**Exercise task**
Reproduce every line of the entries below verbatim.

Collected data
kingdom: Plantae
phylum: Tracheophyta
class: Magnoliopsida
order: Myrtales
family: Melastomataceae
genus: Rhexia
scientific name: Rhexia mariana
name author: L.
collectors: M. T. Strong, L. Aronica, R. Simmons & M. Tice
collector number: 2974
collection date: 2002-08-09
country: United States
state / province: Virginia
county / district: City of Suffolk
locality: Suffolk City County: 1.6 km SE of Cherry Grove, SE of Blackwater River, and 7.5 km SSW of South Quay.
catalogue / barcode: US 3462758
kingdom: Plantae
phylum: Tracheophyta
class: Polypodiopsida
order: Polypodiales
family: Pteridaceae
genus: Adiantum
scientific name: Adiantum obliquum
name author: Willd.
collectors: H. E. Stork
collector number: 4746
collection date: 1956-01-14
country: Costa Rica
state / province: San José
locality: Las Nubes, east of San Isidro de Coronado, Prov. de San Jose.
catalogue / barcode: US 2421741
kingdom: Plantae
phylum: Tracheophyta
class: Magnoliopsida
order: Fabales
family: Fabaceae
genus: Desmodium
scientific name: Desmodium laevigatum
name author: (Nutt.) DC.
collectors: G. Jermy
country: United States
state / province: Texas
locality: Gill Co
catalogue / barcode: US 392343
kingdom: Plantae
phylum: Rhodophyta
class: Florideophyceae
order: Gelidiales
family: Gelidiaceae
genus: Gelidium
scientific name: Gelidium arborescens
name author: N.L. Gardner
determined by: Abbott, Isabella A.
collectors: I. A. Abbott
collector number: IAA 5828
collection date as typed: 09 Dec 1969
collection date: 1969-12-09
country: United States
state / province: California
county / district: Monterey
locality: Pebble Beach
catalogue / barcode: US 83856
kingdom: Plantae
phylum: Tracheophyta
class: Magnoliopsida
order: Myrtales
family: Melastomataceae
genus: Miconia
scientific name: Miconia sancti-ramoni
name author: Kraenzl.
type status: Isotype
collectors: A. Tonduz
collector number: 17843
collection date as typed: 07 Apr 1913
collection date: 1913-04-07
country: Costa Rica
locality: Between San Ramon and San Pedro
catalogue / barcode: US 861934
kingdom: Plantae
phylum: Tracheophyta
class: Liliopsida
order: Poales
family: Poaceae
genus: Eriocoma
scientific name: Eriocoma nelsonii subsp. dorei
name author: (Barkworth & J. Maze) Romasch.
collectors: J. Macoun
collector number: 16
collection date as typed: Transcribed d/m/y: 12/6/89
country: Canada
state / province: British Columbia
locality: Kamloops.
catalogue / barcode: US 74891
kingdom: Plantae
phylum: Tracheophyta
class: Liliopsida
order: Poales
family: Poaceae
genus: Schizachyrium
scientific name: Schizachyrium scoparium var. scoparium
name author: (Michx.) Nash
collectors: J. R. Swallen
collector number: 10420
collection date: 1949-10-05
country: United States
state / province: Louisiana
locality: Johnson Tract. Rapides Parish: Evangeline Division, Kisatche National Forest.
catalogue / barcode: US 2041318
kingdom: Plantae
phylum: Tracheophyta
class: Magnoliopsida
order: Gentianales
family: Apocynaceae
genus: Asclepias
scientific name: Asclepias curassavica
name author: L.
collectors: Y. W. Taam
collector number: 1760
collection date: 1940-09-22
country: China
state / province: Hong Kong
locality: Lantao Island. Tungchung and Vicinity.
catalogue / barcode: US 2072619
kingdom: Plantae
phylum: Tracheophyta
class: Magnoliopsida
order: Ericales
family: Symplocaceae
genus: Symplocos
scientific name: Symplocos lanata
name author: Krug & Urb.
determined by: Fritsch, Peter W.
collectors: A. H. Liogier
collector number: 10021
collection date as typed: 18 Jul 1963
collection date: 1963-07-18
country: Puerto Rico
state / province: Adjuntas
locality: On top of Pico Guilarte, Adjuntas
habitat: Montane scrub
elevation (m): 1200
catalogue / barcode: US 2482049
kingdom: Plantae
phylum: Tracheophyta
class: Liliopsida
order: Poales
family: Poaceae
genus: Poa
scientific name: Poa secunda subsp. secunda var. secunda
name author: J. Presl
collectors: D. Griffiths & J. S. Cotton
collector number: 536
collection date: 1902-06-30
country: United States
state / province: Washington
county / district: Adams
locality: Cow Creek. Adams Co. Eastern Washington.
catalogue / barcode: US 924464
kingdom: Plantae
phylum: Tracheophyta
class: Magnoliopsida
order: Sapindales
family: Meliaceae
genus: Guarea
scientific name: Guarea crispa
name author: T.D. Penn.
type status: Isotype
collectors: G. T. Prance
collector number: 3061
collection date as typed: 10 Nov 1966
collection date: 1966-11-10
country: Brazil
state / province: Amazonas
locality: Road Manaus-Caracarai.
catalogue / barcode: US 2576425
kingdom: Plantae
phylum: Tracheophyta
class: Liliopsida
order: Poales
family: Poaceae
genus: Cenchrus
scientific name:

**Written reply**
kingdom: Plantae
phylum: Tracheophyta
class: Magnoliopsida
order: Myrtales
family: Melastomataceae
genus: Rhexia
scientific name: Rhexia mariana
name author: L.
collectors: M. T. Strong, L. Aronica, R. Simmons & M. Tice
collector number: 2974
collection date: 2002-08-09
country: United States
state / province: Virginia
county / district: City of Suffolk
locality: Suffolk City County: 1.6 km SE of Cherry Grove, SE of Blackwater River, and 7.5 km SSW of South Quay.
catalogue / barcode: US 3462758
kingdom: Plantae
phylum: Tracheophyta
class: Polypodiopsida
order: Polypodiales
family: Pteridaceae
genus: Adiantum
scientific name: Adiantum obliquum
name author: Willd.
collectors: H. E. Stork
collector number: 4746
collection date: 1956-01-14
country: Costa Rica
state / province: San José
locality: Las Nubes, east of San Isidro de Coronado, Prov. de San Jose.
catalogue / barcode: US 2421741
kingdom: Plantae
phylum: Tracheophyta
class: Magnoliopsida
order: Fabales
family: Fabaceae
genus: Desmodium
scientific name: Desmodium laevigatum
name author: (Nutt.) DC.
collectors: G. Jermy
country: United States
state / province: Texas
locality: Gill Co
catalogue / barcode: US 392343
kingdom: Plantae
phylum: Rhodophyta
class: Florideophyceae
order: Gelidiales
family: Gelidiaceae
genus: Gelidium
scientific name: Gelidium arborescens
name author: N.L. Gardner
determined by: Abbott, Isabella A.
collectors: I. A. Abbott
collector number: IAA 5828
collection date as typed: 09 Dec 1969
collection date: 1969-12-09
country: United States
state / province: California
county / district: Monterey
locality: Pebble Beach
catalogue / barcode: US 83856
kingdom: Plantae
phylum: Tracheophyta
class: Magnoliopsida
order: Myrtales
family: Melastomataceae
genus: Miconia
scientific name: Miconia sancti-ramoni
name author: Kraenzl.
type status: Isotype
collectors: A. Tonduz
collector number: 17843
collection date as typed: 07 Apr 1913
collection date: 1913-04-07
country: Costa Rica
locality: Between San Ramon and San Pedro
catalogue / barcode: US 861934
kingdom: Plantae
phylum: Tracheophyta
class: Liliopsida
order: Poales
family: Poaceae
genus: Eriocoma
scientific name: Eriocoma nelsonii subsp. dorei
name author: (Barkworth & J. Maze) Romasch.
collectors: J. Macoun
collector number: 16
collection date as typed: Transcribed d/m/y: 12/6/89
country: Canada
state / province: British Columbia
locality: Kamloops.
catalogue / barcode: US 74891
kingdom: Plantae
phylum: Tracheophyta
class: Liliopsida
order: Poales
family: Poaceae
genus: Schizachyrium
scientific name: Schizachyrium scoparium var. scoparium
name author: (Michx.) Nash
collectors: J. R. Swallen
collector number: 10420
collection date: 1949-10-05
country: United States
state / province: Louisiana
locality: Johnson Tract. Rapides Parish: Evangeline Division, Kisatche National Forest.
catalogue / barcode: US 2041318
kingdom: Plantae
phylum: Tracheophyta
class: Magnoliopsida
order: Gentianales
family: Apocynaceae
genus: Asclepias
scientific name: Asclepias curassavica
name author: L.
collectors: Y. W. Taam
collector number: 1760
collection date: 1940-09-22
country: China
state / province: Hong Kong
locality: Lantao Island. Tungchung and Vicinity.
catalogue / barcode: US 2072619
kingdom: Plantae
phylum: Tracheophyta
class: Magnoliopsida
order: Ericales
family: Symplocaceae
genus: Symplocos
scientific name: Symplocos lanata
name author: Krug & Urb.
determined by: Fritsch, Peter W.
collectors: A. H. Liogier
collector number: 10021
collection date as typed: 18 Jul 1963
collection date: 1963-07-18
country: Puerto Rico
state / province: Adjuntas
locality: On top of Pico Guilarte, Adjuntas
habitat: Montane scrub
elevation (m): 1200
catalogue / barcode: US 2482049
kingdom: Plantae
phylum: Tracheophyta
class: Liliopsida
order: Poales
family: Poaceae
genus: Poa
scientific name: Poa secunda subsp. secunda var. secunda
name author: J. Presl
collectors: D. Griffiths & J. S. Cotton
collector number: 536
collection date: 1902-06-30
country: United States
state / province: Washington
county / district: Adams
locality: Cow Creek. Adams Co. Eastern Washington.
catalogue / barcode: US 924464
kingdom: Plantae
phylum: Tracheophyta
class: Magnoliopsida
order: Sapindales
family: Meliaceae
genus: Guarea
scientific name: Guarea crispa
name author: T.D. Penn.
type status: Isotype
collectors: G. T. Prance
collector number: 3061
collection date as typed: 10 Nov 1966
collection date: 1966-11-10
country: Brazil
state / province: Amazonas
locality: Road Manaus-Caracarai.
catalogue / barcode: US 2576425
kingdom: Plantae
phylum: Tracheophyta
class: Liliopsida
order: Poales
family: Poaceae
genus: Cenchrus
scientific name:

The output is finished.